Je pense que l'auteur, dans ce passage, a voulu exprimer toute la différence qu'il y a entre les animaux et l'Homme. Alors que les animaux n'ont d’autres moyens que de vivre dans la vie physique qu'il leur a été donné d'exprimer, les soustrayant aux dangers de la conscience et du libre arbitre, ils sont toutefois soumis aux lois de la Nature, sans pouvoir sans écarter. Il y a en cela l'expression d'un déterministe Divin à travers les espèces animales les plaçant dans un ordre immuable. Alors que  l'Homme, image du Divin, a été investi de trois puissances par lesquelles il peut exprimer sa conscience et son libre arbitre : soit les nombres par son intellect, la musique expression de son esprit créatif et de sa sensibilité et la géométrie son pouvoir d'action et de mise en œuvre de sa volonté. Ces dons divins lui permettent ainsi de dominer et vaincre les Ténèbres.

Extrait 206

«  Nos vêtements semblent avoir une forme, quand ils sont sur nous ; mais ce sont nos membres qui la leur donnent : que le principe qui porte la vie à la matière, soit retiré, et elle va rentrer dans le néant et dans la mort. Esprit de l’homme, apprends ici à te connaître. Tu ne peux mourir dans ton essence, parce qu’elle est coéternelle avec la source de toutes les essences. Mais tu peux mourir dans tes facultés, si tu laisses séparer d’elles l’action divine, qui doit les animer et les vivifier. Dans Dieu même c’est l’amour qui donne la forme à la science. C’est l’amour qui a produit la science, et ce n’est point la science qui a produit l’amour. C' est pourquoi nos pensées seules ne peuvent exister sans image, tandis que notre cœur ou notre amour n’en ont pas besoin, et ne s’en forment aucune ; parce qu’ils ont pour nourriture l’unité même, et que l’unité divine est sans image. Aussi nul homme n’a jamais vu Dieu. Ouvre l’intelligence de ton cœur. Si Dieu retire son amour, il n’y a plus de science pour l’homme, parce que c’est son amour qui a produit la science, et que ce n’est pas la science qui a produit l’amour. Promène tes regards dans toutes les régions pures, et sois sûr, que partout où tu trouveras de la science vraie, il y a de l’amour ; parce que c’est l’amour qui a produit la science, et que ce n’est pas la science qui a produit l’amour. Ainsi les ténèbres et l’abyme sont sans science, puisqu' ils sont sans amour ; parce que c’est l’amour qui a produit la science, et que ce n’est pas la science qui a produit l’amour. La force se joint à la force. Ne parle pas de la doctrine intérieure, si tu n’as pas pénétré dans son sanctuaire ; il est impossible d’en bien parler de mémoire, parce que c’est l’amour qui a produit la science, et que ce n’est pas la science qui a produit l’amour. 

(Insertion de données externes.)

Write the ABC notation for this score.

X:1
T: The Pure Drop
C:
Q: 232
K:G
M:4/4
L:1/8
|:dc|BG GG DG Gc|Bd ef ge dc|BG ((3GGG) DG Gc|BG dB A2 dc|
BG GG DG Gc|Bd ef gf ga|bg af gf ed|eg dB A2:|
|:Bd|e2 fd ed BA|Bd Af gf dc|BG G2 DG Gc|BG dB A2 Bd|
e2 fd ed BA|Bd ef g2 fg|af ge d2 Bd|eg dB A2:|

L'auteur compare notre corps, réceptacle de notre esprit, de notre essence à nos vêtements qui couvrent notre corps. Celui ci n'a pas plus de vie en lui-même, que nos vêtements. Sans l'étincelle divine, coéternelle avec la source de toute vie, nos corps ne sont que des vêtements dont nous nous séparons quand ils deviennent inutiles. Nous sommes dans le cœur de Dieu, comme Dieu est en nous et en toutes choses. Dieu est amour mais aussi toute science et connaissance. Mais la source de tout c'est l'amour divin. C'est ainsi que l'homme peut reconnaître les Ténèbres, car ils sont sans science puisque dénués d'amour.

 

Conclusion

A travers ce livre, Louis Claude de Saint Martin, nous décrit tous les états que l'âme humaine, tous les efforts et prise de conscience, que l'Homme doit vivre, pour être sur la voie spirituelle. Et ce travail est une œuvre à la fois sur lui-même, dans la solitude, la méditation et surtout par la prière, action de grâce de son cœur dans l'amour de Dieu, mais aussi une communion avec tous les êtres de Désir. Par sa Doctrine, l'auteur nous dit que l'homme doit s'élever à la Connaissance et à la Loi pour créer en toute liberté des valeurs morales et individuelles. Notre devoir n’est-il pas d'aimer ce que l'on s'ordonne à nous-mêmes ?

Comme l'a écrit Adriana Evangelizt :

               

                « Il faut avoir beaucoup erré dans l'ombre pour toucher la Lumière ».